(Source material Opens)
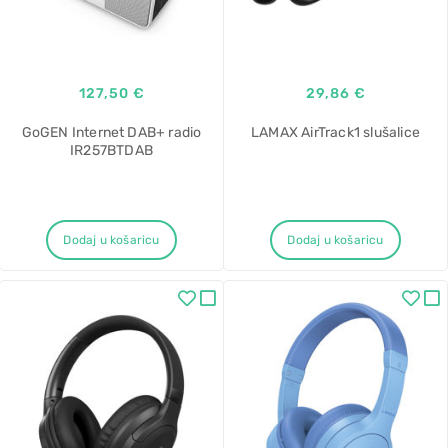
127,50 €
29,86 €
GoGEN Internet DAB+ radio
LAMAX AirTrack1 slušalice
IR257BTDAB
Dodaj u košaricu
Dodaj u košaricu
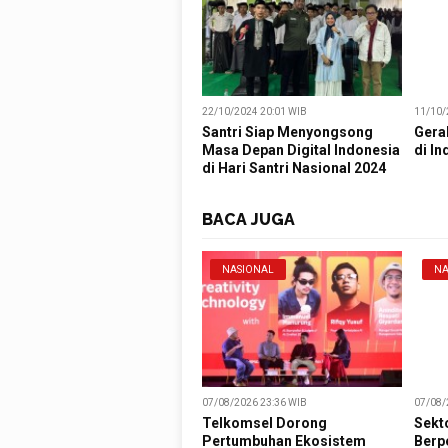
22/10/2024 20:01 WIB
11/10/
Santri Siap Menyongsong
Gera
Masa Depan Digital Indonesia
di In
di Hari Santri Nasional 2024
BACA JUGA
NASIONAL
NA
07/08/2026 23:36 WIB
07/08/
Telkomsel Dorong
Sekt
Pertumbuhan Ekosistem
Berp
(Source material Closes)
## What is being asked
Each record should be quoted exactly, with the images omitted.

## Answer space
127,50 €
29,86 €
GoGEN Internet DAB+ radio
LAMAX AirTrack1 slušalice
IR257BTDAB
Dodaj u košaricu
Dodaj u košaricu
22/10/2024 20:01 WIB
11/10/
Santri Siap Menyongsong
Gera
Masa Depan Digital Indonesia
di In
di Hari Santri Nasional 2024
BACA JUGA
NASIONAL
NA
07/08/2026 23:36 WIB
07/08/
Telkomsel Dorong
Sekt
Pertumbuhan Ekosistem
Berp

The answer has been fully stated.